If x = 3tan(t) and y = 3sec(t), the value of d²y/dx² at t = π/4 is:

Given x = 3tan(t) and y = 3sec(t)
Differentiating x with respect to t, we get:
dx/dt = 3sec²(t)
Differentiating y with respect to t, we get:
dy/dt = 3sec(t)tan(t)
Now, dy/dx = (dy/dt) / (dx/dt) = (3sec(t)tan(t)) / (3sec²(t)) = tan(t)/sec(t) = sin(t)

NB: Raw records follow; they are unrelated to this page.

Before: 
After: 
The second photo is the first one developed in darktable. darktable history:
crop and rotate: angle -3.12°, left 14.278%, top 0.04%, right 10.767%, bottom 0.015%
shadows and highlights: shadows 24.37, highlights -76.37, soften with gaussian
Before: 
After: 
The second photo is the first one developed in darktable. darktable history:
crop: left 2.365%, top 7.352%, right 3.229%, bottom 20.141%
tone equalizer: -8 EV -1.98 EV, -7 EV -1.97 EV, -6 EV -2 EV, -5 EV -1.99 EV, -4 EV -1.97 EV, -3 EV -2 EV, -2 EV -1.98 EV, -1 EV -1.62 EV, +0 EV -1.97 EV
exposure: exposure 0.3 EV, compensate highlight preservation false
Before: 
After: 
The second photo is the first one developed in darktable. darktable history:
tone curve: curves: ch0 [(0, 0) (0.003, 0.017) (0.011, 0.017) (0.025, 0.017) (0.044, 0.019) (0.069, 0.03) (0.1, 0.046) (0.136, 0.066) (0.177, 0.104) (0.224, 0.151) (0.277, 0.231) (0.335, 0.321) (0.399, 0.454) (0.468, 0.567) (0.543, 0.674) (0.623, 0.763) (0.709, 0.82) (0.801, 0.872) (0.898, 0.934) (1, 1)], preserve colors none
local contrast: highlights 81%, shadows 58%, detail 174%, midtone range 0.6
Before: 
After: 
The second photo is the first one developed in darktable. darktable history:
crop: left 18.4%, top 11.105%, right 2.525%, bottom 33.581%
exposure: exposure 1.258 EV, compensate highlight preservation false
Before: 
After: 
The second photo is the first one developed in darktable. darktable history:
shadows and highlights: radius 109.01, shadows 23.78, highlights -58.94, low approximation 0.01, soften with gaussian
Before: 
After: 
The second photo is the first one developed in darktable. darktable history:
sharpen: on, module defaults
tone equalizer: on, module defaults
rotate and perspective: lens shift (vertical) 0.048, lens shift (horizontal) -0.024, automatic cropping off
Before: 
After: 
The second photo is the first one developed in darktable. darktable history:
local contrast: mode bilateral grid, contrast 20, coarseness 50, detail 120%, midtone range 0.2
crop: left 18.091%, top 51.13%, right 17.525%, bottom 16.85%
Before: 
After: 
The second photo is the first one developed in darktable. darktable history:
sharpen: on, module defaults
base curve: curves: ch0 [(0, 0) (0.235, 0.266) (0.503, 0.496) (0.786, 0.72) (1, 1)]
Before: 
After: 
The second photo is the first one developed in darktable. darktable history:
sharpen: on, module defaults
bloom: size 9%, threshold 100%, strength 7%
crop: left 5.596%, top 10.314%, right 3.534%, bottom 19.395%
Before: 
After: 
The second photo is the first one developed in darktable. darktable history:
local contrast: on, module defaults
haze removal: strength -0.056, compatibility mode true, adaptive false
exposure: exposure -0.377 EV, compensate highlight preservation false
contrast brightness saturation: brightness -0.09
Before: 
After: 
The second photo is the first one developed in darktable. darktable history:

Differentiating dy/dx with respect to t, we get:
d(dy/dx)/dt = cos(t)
Now, d²y/dx² = [d(dy/dx)/dt] / (dx/dt) = cos(t) / (3sec²(t)) = cos(t) / (3/cos²(t)) = cos³(t)/3
At t = π/4, cos(t) = cos(π/4) = 1/√2
Therefore, d²y/dx² at t = π/4 is:
(1/√2)³ / 3 = 1/(3 * 2√2) = 1/(6√2) = √2/12
This value does not match any of the given options. Let's re-examine the calculations.
We have dy/dx = sin(t)
Then d(dy/dx)/dt = cos(t)
d²y/dx² = (d(dy/dx)/dt) / (dx/dt) = cos(t) / (3sec²(t)) = cos³(t)/3
At t = π/4, cos(π/4) = 1/√2
d²y/dx² = (1/√2)³/3 = 1/(3 * 2√2) = √2/12
Let's check the calculation of dy/dx again:
dy/dx = (dy/dt)/(dx/dt) = (3sec(t)tan(t))/(3sec²(t)) = tan(t)/sec(t) = sin(t)
d/dt(dy/dx) = cos(t)
d²y/dx² = [d/dt(dy/dx)] / (dx/dt) = cos(t) / (3sec²(t)) = cos³(t)/3
At t = π/4, cos(π/4) = 1/√2
d²y/dx² = (1/√2)³/3 = 1/(3(2√2)) = √2/12 ≈ 0.0589
There seems to be an error in the provided solution. The correct calculation is shown above. None of the given options match the calculated value.